Xi, meanwhile, was looking for assurances from Biden that the U.S. will not support Taiwan independence, start a new Cold War or suppress China’s economic growth. He was also keen to show the U.S. that China is still a good place to invest.

Even before their meeting, there were some signs of a thaw: The State Department on Tuesday announced that the U.S. and China — two of the world’s biggest polluters — had agreed to pursue efforts to triple renewable energy capacity globally by 2030, through wind, solar and other renewables.

Biden and Xi are in California for the annual Asia-Pacific Economic Cooperation forum, but they met one-on-one at Filoli Estate, a country house and museum about 25 miles (40 kilometers) south of San Francisco.

The APEC summit events already have attracted considerable demonstrations and more were expected, including protests against Xi and against multinational corporations focused on profits.

In the hours before the meeting, White House officials said Biden was coming into the talks bolstered by signs the U.S. economy is in a stronger position than China’s, and that the U.S. is building stronger alliances throughout the Pacific.

The U.S. president, speaking at a campaign fundraiser on Tuesday evening, pointed to his upcoming meeting as an example of how “reestablished American leadership in the world is taking hold.” As for China, the president told donors, it has ”real problems.”

The International Monetary Fund recently cut forecasts for China, predicting economic growth of 5% this year and 4.2% in 2024, down slightly from previous forecasts. Last month, Beijing released economic data that showed prices falling due to slack demand from consumers and businesses.
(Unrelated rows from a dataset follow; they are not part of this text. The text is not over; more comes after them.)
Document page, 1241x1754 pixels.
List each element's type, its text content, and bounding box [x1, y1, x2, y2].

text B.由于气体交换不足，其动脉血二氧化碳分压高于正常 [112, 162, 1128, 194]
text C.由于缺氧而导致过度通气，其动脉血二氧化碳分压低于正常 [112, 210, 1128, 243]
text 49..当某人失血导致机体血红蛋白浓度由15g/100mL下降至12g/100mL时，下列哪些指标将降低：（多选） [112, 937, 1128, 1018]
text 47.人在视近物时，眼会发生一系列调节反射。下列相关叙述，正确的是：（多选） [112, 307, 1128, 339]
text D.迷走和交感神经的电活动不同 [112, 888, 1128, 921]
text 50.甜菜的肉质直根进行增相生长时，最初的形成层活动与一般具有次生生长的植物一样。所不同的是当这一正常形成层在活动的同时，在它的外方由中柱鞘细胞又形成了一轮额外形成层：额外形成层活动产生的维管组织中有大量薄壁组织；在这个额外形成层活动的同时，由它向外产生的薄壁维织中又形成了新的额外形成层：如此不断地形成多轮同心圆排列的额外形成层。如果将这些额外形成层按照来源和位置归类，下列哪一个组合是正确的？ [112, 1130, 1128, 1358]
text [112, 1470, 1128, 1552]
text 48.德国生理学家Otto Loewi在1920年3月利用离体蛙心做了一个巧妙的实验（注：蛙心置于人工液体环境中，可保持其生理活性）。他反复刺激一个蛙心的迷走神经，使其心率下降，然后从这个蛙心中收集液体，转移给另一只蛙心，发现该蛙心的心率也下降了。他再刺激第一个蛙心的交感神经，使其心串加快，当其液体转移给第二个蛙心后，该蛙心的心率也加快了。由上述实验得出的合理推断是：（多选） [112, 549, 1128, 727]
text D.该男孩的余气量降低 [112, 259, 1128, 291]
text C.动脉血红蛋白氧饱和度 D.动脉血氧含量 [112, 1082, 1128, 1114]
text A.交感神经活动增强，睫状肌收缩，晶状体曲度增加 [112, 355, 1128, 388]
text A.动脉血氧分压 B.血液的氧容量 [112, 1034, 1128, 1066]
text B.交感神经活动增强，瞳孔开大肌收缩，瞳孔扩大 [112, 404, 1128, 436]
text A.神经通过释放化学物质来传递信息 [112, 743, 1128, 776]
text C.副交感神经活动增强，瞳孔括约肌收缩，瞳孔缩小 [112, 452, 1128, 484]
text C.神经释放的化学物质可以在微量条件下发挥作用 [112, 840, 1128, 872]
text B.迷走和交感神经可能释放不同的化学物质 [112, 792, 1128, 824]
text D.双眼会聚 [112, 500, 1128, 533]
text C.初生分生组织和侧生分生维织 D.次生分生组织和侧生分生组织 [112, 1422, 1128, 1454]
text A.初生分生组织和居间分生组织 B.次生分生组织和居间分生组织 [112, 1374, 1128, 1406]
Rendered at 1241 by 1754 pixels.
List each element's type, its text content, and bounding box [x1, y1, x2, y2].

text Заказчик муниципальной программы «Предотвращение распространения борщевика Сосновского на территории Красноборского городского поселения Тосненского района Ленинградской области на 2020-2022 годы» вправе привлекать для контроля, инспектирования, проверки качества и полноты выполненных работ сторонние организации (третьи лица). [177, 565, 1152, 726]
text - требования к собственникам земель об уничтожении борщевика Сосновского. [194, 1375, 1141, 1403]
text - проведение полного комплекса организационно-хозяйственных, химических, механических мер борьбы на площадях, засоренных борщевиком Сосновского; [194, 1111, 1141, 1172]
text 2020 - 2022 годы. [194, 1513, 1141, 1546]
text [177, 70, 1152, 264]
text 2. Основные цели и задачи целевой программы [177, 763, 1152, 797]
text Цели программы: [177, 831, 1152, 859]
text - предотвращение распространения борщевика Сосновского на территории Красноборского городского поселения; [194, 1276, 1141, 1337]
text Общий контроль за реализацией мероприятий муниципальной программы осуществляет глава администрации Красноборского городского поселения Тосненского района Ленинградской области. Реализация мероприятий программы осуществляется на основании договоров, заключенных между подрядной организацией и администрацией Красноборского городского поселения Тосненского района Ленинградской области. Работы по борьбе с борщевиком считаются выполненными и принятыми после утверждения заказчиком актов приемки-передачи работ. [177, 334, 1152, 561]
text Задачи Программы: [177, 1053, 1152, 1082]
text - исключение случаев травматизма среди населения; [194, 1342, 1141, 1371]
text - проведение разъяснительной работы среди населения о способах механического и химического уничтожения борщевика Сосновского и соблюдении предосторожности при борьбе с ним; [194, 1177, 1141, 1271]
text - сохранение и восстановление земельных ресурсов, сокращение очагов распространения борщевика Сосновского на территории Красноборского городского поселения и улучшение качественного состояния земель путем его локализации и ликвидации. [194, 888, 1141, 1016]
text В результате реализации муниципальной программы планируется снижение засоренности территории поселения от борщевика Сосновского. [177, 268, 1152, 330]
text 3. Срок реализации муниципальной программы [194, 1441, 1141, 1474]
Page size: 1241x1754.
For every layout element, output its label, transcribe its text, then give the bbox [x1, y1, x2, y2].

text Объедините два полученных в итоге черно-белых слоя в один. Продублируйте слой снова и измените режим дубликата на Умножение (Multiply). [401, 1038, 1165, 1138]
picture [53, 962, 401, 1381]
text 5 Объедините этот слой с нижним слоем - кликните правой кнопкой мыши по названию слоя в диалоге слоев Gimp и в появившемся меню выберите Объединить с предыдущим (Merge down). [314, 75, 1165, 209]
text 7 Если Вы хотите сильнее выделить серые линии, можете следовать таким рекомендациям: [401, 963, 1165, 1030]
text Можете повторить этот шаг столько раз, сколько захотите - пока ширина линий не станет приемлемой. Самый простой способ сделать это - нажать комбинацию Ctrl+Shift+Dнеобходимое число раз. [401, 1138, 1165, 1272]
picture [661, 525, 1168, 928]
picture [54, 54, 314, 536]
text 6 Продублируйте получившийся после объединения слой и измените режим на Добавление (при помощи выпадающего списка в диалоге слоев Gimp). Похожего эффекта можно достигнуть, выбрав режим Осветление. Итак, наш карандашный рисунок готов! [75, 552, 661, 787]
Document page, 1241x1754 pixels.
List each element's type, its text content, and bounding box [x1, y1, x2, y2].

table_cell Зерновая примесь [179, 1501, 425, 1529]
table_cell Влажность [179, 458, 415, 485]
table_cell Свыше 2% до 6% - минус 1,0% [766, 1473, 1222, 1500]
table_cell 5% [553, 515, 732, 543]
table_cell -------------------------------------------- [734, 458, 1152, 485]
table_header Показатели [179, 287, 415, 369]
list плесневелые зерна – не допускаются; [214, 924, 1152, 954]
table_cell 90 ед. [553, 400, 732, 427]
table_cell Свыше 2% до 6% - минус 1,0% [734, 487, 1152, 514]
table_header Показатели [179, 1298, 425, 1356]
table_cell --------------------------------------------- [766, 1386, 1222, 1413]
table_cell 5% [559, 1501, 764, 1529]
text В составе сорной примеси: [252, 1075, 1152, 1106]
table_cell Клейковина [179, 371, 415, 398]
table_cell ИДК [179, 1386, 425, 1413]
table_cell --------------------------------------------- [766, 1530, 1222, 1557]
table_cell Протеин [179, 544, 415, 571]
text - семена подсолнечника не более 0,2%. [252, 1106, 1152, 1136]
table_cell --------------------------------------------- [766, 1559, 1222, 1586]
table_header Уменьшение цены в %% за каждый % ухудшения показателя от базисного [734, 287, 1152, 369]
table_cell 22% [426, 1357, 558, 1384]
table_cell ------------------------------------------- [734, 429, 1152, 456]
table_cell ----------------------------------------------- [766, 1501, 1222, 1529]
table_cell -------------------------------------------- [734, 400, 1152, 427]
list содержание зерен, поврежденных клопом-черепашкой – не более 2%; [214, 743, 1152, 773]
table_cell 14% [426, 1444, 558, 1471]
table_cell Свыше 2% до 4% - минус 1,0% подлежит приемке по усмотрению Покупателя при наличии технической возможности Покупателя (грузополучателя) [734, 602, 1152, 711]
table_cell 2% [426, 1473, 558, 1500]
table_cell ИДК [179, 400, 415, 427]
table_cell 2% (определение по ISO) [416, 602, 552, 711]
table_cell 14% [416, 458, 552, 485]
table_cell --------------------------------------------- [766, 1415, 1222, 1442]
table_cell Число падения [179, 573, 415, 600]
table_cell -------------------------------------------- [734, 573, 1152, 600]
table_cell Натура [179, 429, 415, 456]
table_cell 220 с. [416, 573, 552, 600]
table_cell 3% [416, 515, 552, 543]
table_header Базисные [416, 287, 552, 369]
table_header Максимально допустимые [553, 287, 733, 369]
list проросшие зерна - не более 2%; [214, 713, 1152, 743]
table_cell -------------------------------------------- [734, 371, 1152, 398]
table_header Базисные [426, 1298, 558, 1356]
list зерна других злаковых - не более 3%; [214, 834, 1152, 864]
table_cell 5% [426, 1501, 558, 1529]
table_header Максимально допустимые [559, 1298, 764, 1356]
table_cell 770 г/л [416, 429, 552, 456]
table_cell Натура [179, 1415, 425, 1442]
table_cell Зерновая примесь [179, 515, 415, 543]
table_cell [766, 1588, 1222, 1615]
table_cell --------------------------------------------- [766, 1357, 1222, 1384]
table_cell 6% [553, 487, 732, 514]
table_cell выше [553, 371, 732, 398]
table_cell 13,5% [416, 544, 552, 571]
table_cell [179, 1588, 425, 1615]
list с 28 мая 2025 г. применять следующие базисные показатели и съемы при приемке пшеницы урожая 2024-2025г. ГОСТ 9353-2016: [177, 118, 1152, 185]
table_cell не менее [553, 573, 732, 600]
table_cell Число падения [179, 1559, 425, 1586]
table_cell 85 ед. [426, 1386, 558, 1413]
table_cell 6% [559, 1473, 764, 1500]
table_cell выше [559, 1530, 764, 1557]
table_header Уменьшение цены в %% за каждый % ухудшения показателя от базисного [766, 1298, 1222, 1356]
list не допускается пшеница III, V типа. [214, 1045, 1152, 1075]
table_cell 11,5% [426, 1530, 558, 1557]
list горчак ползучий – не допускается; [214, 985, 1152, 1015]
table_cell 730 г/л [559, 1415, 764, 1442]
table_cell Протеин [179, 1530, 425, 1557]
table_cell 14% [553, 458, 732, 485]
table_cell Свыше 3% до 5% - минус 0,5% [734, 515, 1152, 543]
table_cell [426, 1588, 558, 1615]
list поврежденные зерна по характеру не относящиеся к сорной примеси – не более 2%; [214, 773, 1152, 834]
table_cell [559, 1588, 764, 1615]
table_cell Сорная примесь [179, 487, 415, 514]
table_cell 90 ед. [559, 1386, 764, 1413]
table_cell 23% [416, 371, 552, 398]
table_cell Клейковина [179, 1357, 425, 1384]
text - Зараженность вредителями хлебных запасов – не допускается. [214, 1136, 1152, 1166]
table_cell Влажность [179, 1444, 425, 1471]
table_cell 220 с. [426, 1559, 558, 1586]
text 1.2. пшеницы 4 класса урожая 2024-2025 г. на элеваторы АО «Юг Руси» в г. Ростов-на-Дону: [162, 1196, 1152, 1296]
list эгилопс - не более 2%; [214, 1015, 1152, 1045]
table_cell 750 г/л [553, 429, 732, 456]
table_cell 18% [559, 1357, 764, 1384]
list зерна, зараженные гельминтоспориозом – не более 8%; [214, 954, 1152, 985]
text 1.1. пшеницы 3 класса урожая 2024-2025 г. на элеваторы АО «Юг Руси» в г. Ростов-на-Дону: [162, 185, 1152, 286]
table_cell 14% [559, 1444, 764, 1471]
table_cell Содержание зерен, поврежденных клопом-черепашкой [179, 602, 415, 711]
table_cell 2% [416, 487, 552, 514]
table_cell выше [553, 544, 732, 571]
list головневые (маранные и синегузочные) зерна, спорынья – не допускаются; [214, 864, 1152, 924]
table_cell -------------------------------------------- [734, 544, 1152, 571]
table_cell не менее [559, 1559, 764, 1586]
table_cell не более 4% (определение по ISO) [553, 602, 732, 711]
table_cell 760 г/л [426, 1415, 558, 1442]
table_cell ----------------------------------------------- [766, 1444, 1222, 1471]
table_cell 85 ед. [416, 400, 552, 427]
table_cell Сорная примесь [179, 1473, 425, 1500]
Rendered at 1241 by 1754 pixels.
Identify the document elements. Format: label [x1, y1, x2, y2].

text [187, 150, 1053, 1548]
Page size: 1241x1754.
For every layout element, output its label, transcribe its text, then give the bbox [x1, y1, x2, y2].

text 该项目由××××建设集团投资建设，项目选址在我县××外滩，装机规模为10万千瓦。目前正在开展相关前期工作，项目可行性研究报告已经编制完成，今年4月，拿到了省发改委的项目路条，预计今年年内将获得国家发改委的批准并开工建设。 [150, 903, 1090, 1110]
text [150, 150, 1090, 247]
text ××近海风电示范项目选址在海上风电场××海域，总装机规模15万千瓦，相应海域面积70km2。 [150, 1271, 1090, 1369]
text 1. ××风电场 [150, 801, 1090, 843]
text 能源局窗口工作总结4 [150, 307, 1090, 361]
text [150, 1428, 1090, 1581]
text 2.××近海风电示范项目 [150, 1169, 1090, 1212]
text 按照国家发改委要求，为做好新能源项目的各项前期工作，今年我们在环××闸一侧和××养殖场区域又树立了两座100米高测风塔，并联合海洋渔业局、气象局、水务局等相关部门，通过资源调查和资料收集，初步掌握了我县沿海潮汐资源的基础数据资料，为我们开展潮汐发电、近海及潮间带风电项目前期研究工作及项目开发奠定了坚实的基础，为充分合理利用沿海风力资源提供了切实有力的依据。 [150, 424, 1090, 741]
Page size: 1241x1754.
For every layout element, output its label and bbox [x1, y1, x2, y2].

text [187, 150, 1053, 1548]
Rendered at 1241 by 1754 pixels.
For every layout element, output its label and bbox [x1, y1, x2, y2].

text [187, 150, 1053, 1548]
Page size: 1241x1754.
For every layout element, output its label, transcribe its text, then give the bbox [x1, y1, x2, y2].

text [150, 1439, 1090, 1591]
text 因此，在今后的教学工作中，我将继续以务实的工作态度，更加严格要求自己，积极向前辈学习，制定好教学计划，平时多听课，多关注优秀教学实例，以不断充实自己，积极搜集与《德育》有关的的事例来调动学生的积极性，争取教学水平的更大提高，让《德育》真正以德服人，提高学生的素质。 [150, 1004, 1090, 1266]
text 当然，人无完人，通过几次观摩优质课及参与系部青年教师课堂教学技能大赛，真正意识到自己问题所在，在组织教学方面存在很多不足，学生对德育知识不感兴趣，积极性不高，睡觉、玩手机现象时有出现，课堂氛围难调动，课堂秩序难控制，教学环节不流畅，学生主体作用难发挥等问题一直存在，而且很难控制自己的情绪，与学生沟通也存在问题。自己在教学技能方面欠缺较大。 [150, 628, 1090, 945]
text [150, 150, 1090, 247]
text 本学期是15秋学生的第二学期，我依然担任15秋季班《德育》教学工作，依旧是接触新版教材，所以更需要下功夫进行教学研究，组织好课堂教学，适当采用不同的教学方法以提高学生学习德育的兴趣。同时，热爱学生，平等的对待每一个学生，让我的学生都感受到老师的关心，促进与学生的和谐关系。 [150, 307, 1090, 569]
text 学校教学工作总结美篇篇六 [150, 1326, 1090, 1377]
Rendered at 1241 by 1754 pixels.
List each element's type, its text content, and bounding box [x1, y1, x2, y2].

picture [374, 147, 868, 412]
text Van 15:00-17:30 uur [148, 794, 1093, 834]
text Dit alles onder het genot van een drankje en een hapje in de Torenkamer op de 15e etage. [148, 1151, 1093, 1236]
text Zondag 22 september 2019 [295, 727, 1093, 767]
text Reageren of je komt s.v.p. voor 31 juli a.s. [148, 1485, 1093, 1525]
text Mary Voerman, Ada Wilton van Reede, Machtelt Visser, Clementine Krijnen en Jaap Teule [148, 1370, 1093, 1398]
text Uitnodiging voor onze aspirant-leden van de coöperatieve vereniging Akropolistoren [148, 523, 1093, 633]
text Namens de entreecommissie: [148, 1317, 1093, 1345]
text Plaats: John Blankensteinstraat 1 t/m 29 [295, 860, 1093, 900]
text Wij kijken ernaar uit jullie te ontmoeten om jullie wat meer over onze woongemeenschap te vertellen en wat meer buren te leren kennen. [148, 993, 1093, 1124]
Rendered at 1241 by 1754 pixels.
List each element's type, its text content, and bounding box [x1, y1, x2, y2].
Biden, meanwhile, has taken pride in proving wrong economists who predicted that millions of layoffs and a recession might be needed to bring down inflation in the U.S. The Labor Department said Tuesday that consumer prices rose at an annual pace of 3.2% annually, down from a June 2022 peak of 9.1%. Meanwhile, employers keep hiring and the unemployment rate has held below 4% for nearly two years.

Xi, after his meeting with Biden on Wednesday, was addressing American business executives at a $2,000-per-plate dinner — a rare opportunity for U.S. business leaders to hear directly from the Chinese president as they seek clarification on Beijing’s expanding security rules that may choke foreign investment.

Foreign companies operating in China say U.S.-Chinese tensions over technology, trade and other issues and uncertainty over Chinese policies are damaging the business environment and causing some to reassess their plans for investing in the giant market.

A senior Biden administration official who briefed reporters ahead of the meeting said one big reason why Xi decided to make the trip to the U.S. was to send a message to American CEOs that China was still a good place to invest. The official spoke on the condition of anonymity under ground rules set by the White House.

Robert Moritz, global chairman for the consulting firm PricewaterhouseCoopers, said business leaders are looking for signs of more cooperation and a firmer commitment to free trade between the world’s two largest economies following Wednesday’s meeting between Biden and Xi.

“What we are looking for is a de-escalation and a bringing of the temperature down,” Mortiz said during a CEO summit in conjunction with APEC.

“Discussion isn’t good enough, it’s the execution on getting things done” that will matter, he said.